Kamu emekçileri 25 Kasım’dan aldıkları moral güçle sürece hazırlanmalı, hem işyerlerini, hem sendikalarını, hem de işçi sendikalarını harekete geçmeye zorlamalıdır.

(Sosyalist Kamu Emekçileri Bülteni’nin Mart 2010 tarihli 36. sayısından alınmıştır.)

 

 

İstanbul Kamu Emekçileri Kurultayı’na doğru…

Öncü, ilerici
kamu emekçilerine çağrımızdır!

Kamu emekçileri hareketi yeni bir dönemin eşiğindedir. Fiili-meşru mücadele zemininde ortaya çıkan ve bu zeminde yükselen kamu emekçileri hareketi, özellikle de 4688 sayılı yasa sonrasında önemli bir güç kaybına uğramış, fiili-meşru mücadele içerisinde oluşan moral değerlerini yitirmeye yüz tutmuştur.

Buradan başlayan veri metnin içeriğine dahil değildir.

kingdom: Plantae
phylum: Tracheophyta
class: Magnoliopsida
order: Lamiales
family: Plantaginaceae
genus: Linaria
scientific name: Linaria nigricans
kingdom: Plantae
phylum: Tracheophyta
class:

Geride bırakılan yıllar boyunca sermaye sınıfı neo-liberal saldırılarını bir bir hayata geçirmiş, kamu kurumlarının ve kamusal hakların tasfiyesi, esnek çalışma biçimlerinin hayata geçirilmesi yönünde önemli mesafeler almıştır. Fiili-meşru mücadele geleneğinin zayıflaması, beraberinde KESK’in ve sendikalarımızın da güç kaybetmesine yol açmıştır. Bugün gelinen noktada işgüvencesi başta olmak üzere kazanılmış tüm haklarımız rafa kaldırılmak istenmekte, “yeniden yapılanma” adı altında kamu kurumlarının tasfiyesine hız verilmekte, sözleşmeli ve esnek çalışma modelleri hızla hayata geçirilmektedir. Bu sürecin KESK’i ve sendikalarımızı da varlık-yokluk ikilemi içerisine düşüreceği açıktır.

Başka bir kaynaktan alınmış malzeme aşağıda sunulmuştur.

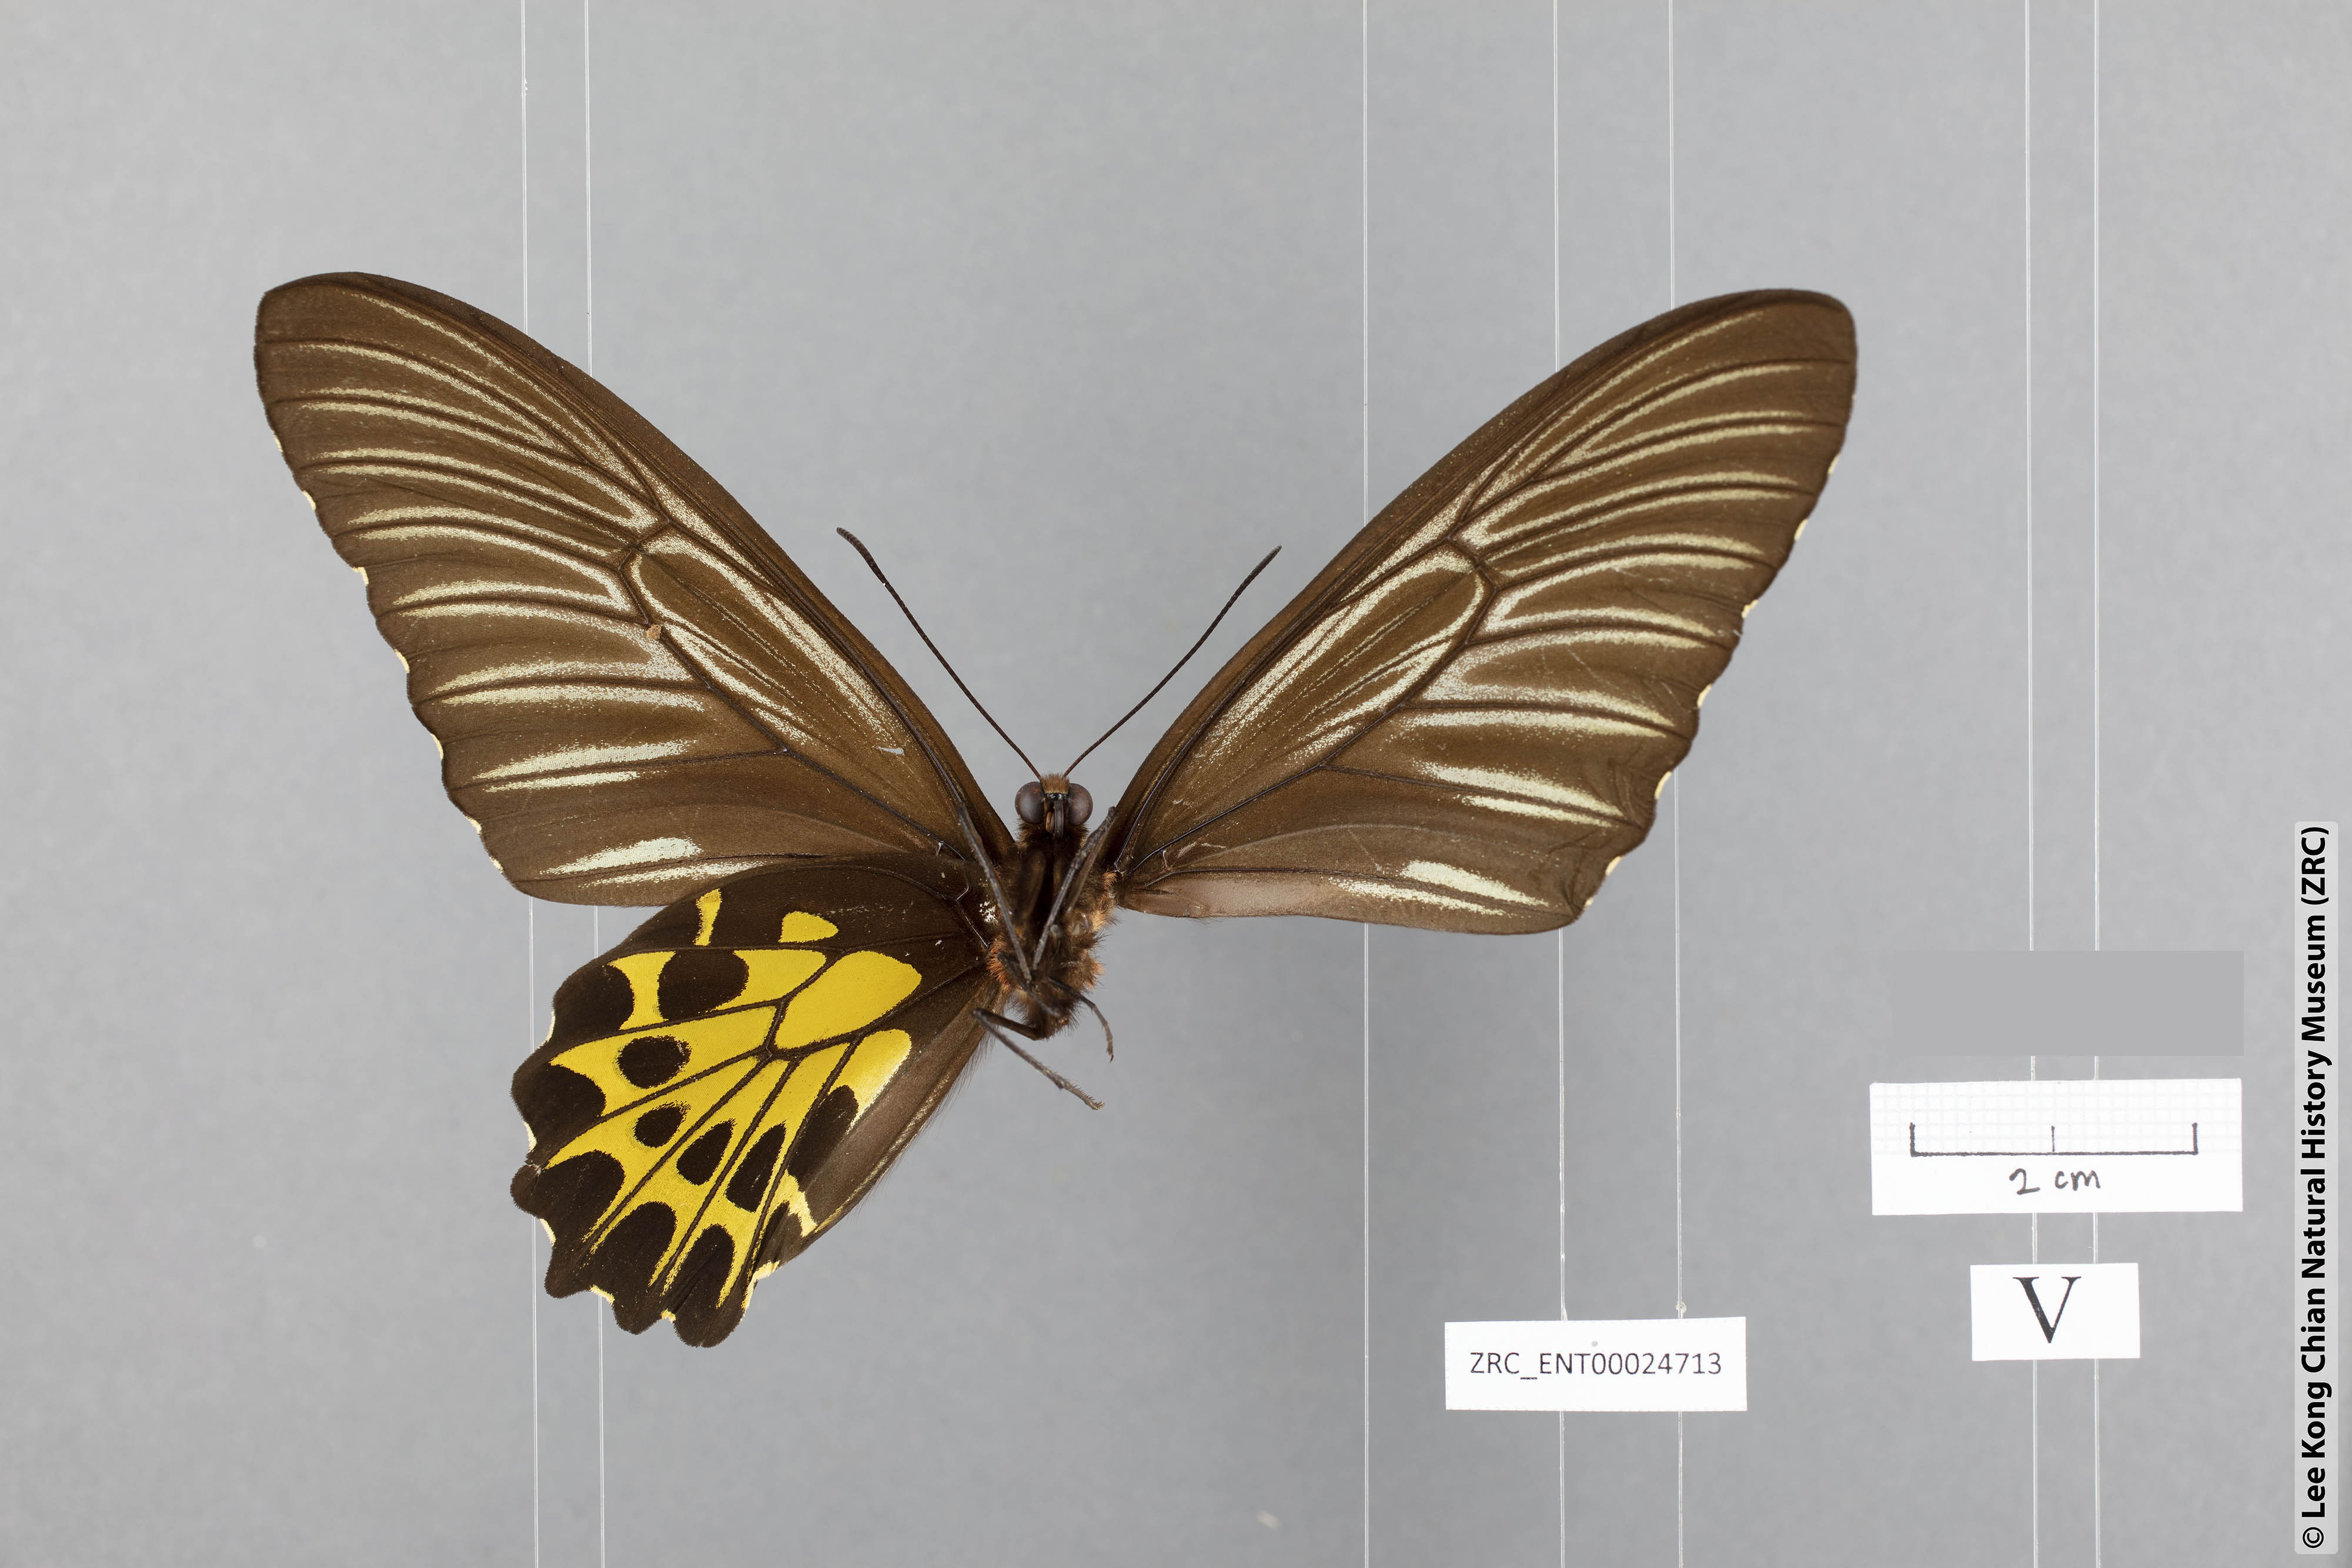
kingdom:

Sermayenin kamu emekçilerine dönük topyekun bir saldırı dalgasına hazırlandığı şu günlerde, kamu emekçileri hareketinin öncülerinin önümüzdeki dönemin ihtiyaçlarını tartışması, geleceğe ilişkin öngörülerini ortaya koyması hayati bir önem kazanmaktadır. 16 Mayıs’ta yapılması düşünülen İstanbul Kamu Emekçileri Kurultayı’nın örgütlenmesi için ön çalışmalara başlanmıştır. Tüm sendikal grupları ve öncü-ilerici kamu emekçilerini kurultayın öznesi olmaya, kurultay çalışmalarında aktif bir rol üstlenmeye davet ediyoruz. Sosyalist Kamu Emekçileri tarafından çağrısı yapılan kurultay, grupsal ihtiyaçlar üzerinden değil, kamu emekçileri hareketinin ihtiyaçları üzerinden şekillenmektedir. Bu anlamda her sendikal grup ve öncü kamu emekçisinin aynı oranda söz ve inisiyatif hakkına sahip olacağı bir kurultay örgütlenmesi düşünülmektedir. Kurultayın tüm içeriği sendika şubelerinde oluşturulan çalışma gruplarının etkinlikleri üzerinden şekillenecek olup, Kurultay Hazırlık Komitesi her sendika şubesinde oluşturulan çalışma gruplarının kendi içerisinden seçtikleri ikişer temsilciden oluşacaktır. Kadrosuz-güvencesiz olarak hizmet kurumlarında çalışan emekçiler üzerinden şekillenen dernek, platform gibi oluşumların da aynı oranda temsil edilmesi düşünülmektedir.

Tüm sendikal grupları ve öncü-ilerici kamu emekçilerini, bu alanda faaliyet yürüten dernek, platform gibi oluşumları bulundukları şubelerde-alanlarda çalışma grupları oluşturmaya, Kurultay Hazırlık Komitesi’nin oluşturulması için ikişer temsilci belirlemeye davet ediyoruz.